In the first case study explored here, Ribers & Ullrich’s research on using AI to improve Danish UTI treatment sits on a pole of these spectrums. The validation problem is really solved, antibiotics treat these UTIs (policymakers just want to reduce overuse to avoid resistance), and AI-human complementarity in these antibiotic prescribing decisions should actually give physicians some time back to spend on other tasks (helping patients). Just because I can’t think of any other cases like this, doesn’t mean they don’t exist. But it seems this is a very special case.
Case study 2, using AI to improve breast cancer screenings, sits in a different place on all these spectrums: The validation problem persists in cancer screenings. Patients with false positives don’t necessarily know they’re false positives, and may instead wrongly believe the screening and follow-up intervention has saved their lives. It may not be provable in particular cases whether this is true or false; we just know many cancers (e.g., DCIS for women and prostate cancer for men) don’t progress to become clinically meaningful, so in the aggregate, there’s an overdiagnosis problem.
This connects with the question of net harm/benefit, where we have to be clear on the outcome we want to move in policy terms. Is it cancer cases in this second case study, or cancer deaths — or all-cause mortality?
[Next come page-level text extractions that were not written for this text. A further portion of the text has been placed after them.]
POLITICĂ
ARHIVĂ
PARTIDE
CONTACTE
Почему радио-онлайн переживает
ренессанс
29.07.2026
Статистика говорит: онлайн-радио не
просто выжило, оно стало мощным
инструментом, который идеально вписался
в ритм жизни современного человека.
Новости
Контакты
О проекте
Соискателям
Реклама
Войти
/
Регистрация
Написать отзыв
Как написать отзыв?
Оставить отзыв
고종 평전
If it’s cancer deaths and/or all deaths, we need AI/ML attending to that outcome, and not primarily or only to cases. Improving breast cancer screening by reducing false positives or false negatives may still not generate established net benefits. And since these mass screenings take a lot of resources, we might want to assess what they’re taking those resources away from and how that affects related metrics like women’s longevity.
All the techno whizz-bangery in the world — focused on the wrong problem — is not going to improve population well-being. This gets back to the innate, invisible dangers of mass screenings and interventions for low-prevalence problems. False positives (the common) will still overwhelm true positives (the rare), even if AI/ML improves their hit rates one way or another. Conditions of rarity, uncertainty, and secondary screening harms will still doom many programs of this structure to backfire, hurting exactly the people and ends they’re intended to protect and advance.
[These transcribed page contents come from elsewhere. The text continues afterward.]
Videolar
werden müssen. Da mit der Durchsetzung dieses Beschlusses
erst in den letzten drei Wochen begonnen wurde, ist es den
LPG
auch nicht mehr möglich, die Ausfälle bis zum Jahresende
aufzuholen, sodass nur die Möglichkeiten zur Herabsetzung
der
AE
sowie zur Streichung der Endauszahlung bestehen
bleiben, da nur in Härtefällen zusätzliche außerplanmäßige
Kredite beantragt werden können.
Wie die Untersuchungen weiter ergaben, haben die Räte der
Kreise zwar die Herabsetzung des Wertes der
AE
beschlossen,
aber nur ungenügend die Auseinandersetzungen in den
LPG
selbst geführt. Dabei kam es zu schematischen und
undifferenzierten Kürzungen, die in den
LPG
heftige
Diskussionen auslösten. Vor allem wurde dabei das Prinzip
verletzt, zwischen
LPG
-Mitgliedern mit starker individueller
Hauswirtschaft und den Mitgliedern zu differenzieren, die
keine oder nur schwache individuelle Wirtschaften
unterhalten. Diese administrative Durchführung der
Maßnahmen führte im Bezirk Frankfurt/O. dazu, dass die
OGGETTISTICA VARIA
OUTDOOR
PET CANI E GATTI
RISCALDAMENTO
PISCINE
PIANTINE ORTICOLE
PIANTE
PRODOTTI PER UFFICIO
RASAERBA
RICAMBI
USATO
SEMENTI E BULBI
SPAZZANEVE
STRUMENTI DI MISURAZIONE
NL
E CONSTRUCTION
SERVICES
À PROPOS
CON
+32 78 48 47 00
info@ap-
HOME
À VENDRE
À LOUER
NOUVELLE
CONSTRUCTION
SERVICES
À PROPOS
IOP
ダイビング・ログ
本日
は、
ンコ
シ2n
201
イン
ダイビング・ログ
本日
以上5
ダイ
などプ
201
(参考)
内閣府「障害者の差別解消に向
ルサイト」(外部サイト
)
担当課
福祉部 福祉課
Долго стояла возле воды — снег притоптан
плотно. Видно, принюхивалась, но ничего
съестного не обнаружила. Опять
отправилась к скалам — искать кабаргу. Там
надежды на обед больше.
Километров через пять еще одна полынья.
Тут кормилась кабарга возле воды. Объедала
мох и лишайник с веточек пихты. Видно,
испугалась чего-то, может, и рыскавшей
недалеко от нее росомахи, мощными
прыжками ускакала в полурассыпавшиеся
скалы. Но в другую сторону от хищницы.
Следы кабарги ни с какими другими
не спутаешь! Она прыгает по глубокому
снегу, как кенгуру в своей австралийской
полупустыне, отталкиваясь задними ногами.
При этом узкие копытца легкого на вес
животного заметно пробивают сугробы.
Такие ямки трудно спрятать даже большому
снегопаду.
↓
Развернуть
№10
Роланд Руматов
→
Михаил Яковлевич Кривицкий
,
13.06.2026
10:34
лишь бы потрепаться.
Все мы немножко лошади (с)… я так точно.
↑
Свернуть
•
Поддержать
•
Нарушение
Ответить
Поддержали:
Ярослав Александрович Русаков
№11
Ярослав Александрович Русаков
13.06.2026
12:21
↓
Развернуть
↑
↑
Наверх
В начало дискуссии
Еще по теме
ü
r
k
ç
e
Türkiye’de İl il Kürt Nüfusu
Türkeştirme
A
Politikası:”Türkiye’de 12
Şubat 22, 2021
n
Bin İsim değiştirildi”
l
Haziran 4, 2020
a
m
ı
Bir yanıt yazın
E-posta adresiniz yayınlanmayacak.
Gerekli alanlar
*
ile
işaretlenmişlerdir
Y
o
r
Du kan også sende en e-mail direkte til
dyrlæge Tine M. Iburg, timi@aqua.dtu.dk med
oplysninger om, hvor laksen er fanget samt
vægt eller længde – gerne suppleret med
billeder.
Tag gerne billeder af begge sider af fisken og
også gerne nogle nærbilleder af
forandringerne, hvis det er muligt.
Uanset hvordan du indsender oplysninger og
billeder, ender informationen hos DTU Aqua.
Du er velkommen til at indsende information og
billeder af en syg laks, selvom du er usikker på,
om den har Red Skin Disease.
The problem in these cases is not that the programs aren’t accurate enough. It’s that the structure of the world dooms them to net harm society. Better tech can’t change that structure. Even if it can sometimes do the (seeming) impossible by better finding signal in noise, reducing false positives or negatives while holding the other type of error constant.
tl;dr
Like my dissertation haiku summary said:
Technology seems
neutral and data-driven.
Its use is human.
The promise of AI/ML is not to use data to escape the structure of the world, but to work more wisely within it. The challenge is knowing when and how to use it — recognizing the implications of universal mathematical laws, aligning with clearly defined policy goals and values, and testing as we go to assess what costs and benefits really accrue to whom.